- Details
- Written by Randal C. Hill Randal C. Hill
“Write me a story that first-graders can’t put down.”
This was the challenge that William Spaulding, a director at Houghton Mifflin Publishers, offered to Theodor Geisel one day in 1955 as he handed Geisel a list of vocabulary words for 6- and 7-year-olds.
At the time, Geisel was a little-known children’s author who wrote under the name Dr. Seuss. (Seuss was his mother’s maiden name.) His fortunes — and his life — would change forever when he accepted Spaulding’s unconventional assignment.
Geisel had scanned the list and decided that creating and illustrating such a book should be quite easy.
“I figured I could knock it off in a week or so,” he admitted later. “It took a year and a half.”
Geisel had underestimated just how hard it would be to write a truly compelling children’s tale that utilized a mere 200 words.
Determined to outdo the ubiquitous — and boring — Dick and Jane books found throughout American elementary schools, Geisel decided to write a fun-to-read story predicated on the first two rhyming words that appeared on his list.
They happened to be cat and hat.
•••
Seuss’s clever creation tells of an outrageous anthropomorphic feline who wears an impossibly tall striped hat. One rainy day, this odd intruder drops by to relieve the boredom of two housebound youngsters, a girl called Sally and her unnamed brother, who narrates the story.
The cheerful cat sets about performing a bizarre trick that involves balancing plates, books, a cake, toys, a milk bottle, and even the family goldfish, all the while balancing himself precariously upon a huge ball. To nobody’s surprise, the cat and all his accoutrements crash to the floor in a heap.
Undaunted, he then hauls in a huge box that contains two wild-haired, impish creatures called Thing One and Thing Two. They proceed to run amok throughout the house, flying kites and scattering things everywhere.

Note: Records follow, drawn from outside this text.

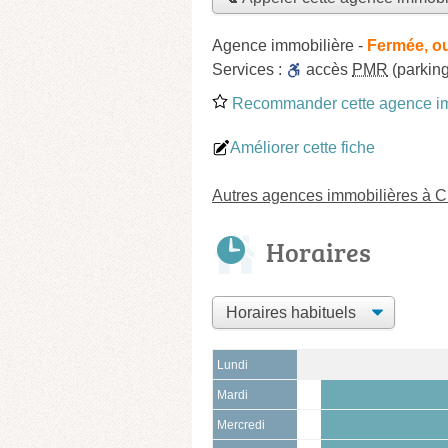
Agence immobilière
-
Fermée, o
Services :
accès
PMR
(parking
Recommander cette agence im
Améliorer cette fiche
Autres agences immobilières à 
Horaires
Lundi
Mardi
Mercredi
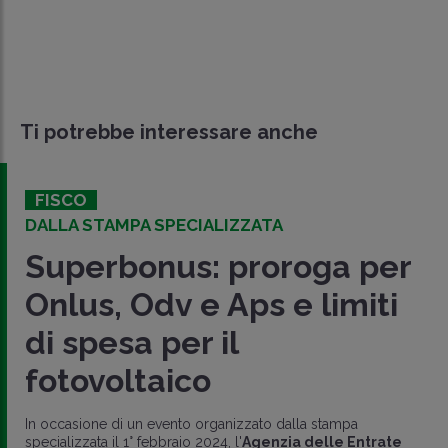
Ti potrebbe interessare anche
FISCO
DALLA STAMPA SPECIALIZZATA
Superbonus: proroga per
Onlus, Odv e Aps e limiti
di spesa per il
fotovoltaico
In occasione di un evento organizzato dalla stampa
specializzata il 1° febbraio 2024, l'
Agenzia delle Entrate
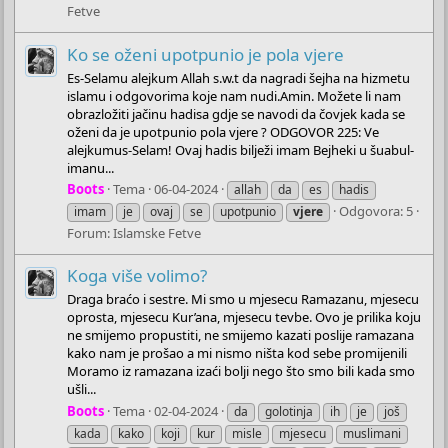
Fetve
Ko se oženi upotpunio je pola vjere
Es-Selamu alejkum Allah s.w.t da nagradi šejha na hizmetu
islamu i odgovorima koje nam nudi.Amin. Možete li nam
obrazložiti jačinu hadisa gdje se navodi da čovjek kada se
oženi da je upotpunio pola vjere ? ODGOVOR 225: Ve
alejkumus-Selam! Ovaj hadis bilježi imam Bejheki u šuabul-
imanu...
Boots
Tema
06-04-2024
allah
da
es
hadis
Odgovora: 5
imam
je
ovaj
se
upotpunio
vjere
Forum:
Islamske Fetve
Koga više volimo?
Draga braćo i sestre. Mi smo u mjesecu Ramazanu, mjesecu
oprosta, mjesecu Kur’ana, mjesecu tevbe. Ovo je prilika koju
ne smijemo propustiti, ne smijemo kazati poslije ramazana
kako nam je prošao a mi nismo ništa kod sebe promijenili
Moramo iz ramazana izaći bolji nego što smo bili kada smo
ušli...
Boots
Tema
02-04-2024
da
golotinja
ih
je
još
kada
kako
koji
kur
misle
mjesecu
muslimani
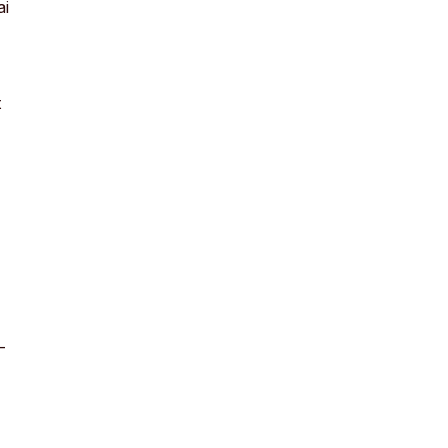
ai
t
–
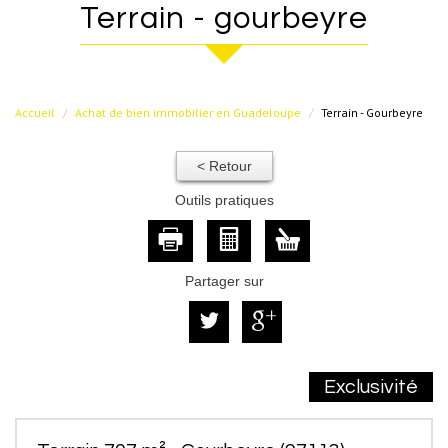
terrain - gourbeyre
Accueil
Achat de bien immobilier en Guadeloupe
Terrain - Gourbeyre
< Retour
Outils pratiques
Partager sur
Exclusivité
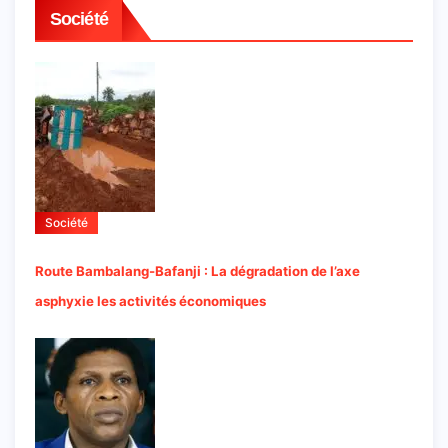
Société
Société
Route Bambalang-Bafanji : La dégradation de l’axe
asphyxie les activités économiques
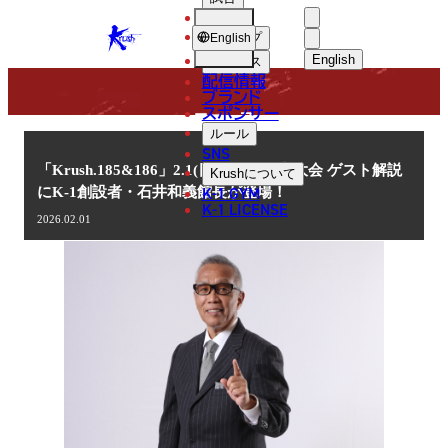
選手
NEWS
KRUSH
ショップ
English
English
ニュース
配信情報
日本語
ブランド
スポンサー
ニュース
English
ルール
SNS
한국어
「Krush.185&186」2.1(日)大阪・昼夜大会 ゲスト解説
Krush
について
K-1 GYM
にK-1創設者・石井和義館長が登場！
中文（简体
K-1 LICENSE
2026.02.01
中文（繁體
ไทย
العربية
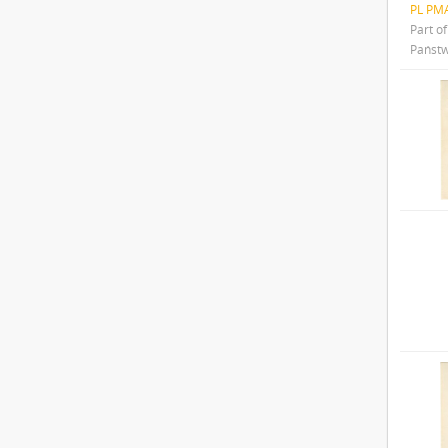
PL PMA
Part o
Państw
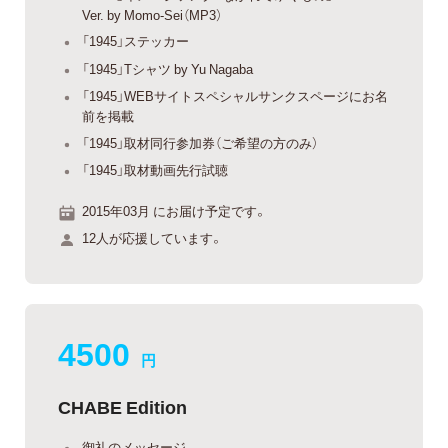
Ver. by Momo-Sei（MP3）
「1945」ステッカー
「1945」Tシャツ by Yu Nagaba
「1945」WEBサイトスペシャルサンクスページにお名
前を掲載
「1945」取材同行参加券（ご希望の方のみ）
「1945」取材動画先行試聴
2015年03月 にお届け予定です。
12人が応援しています。
4500
円
CHABE Edition
御礼のメッセージ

When the children and the fish realize that Mother will be coming home soon, panic sets in. That’s when the irrepressible invader removes both Things, then zips about the house in an ingenuous machine that quickly tidies up everything.
By the time Mother returns, the cat has slipped out, the house is back in order, and Mother is none the wiser.
•••
Published in March 1957 and composed mostly of one-syllable words, The Cat in the Hat sold 1 million copies by the decade’s end and, in the process, made Dr. Seuss a household name.
Geisel later proclaimed, “I have great pride in taking Dick and Jane out of most school libraries. That is my greatest satisfaction.”
His delightful classic has now sold over 10 million books, and The Cat in the Hat has lived on through a 1971 animated TV special and a live-action 2003 film. But when the movie was panned for its adult humor and innuendo, Geisel’s widow, Audrey, disallowed any future films based on her husband’s works.
Theodor Geisel was childless by choice, but he always enjoyed telling others, “You have ’em, I’ll entertain ’em.”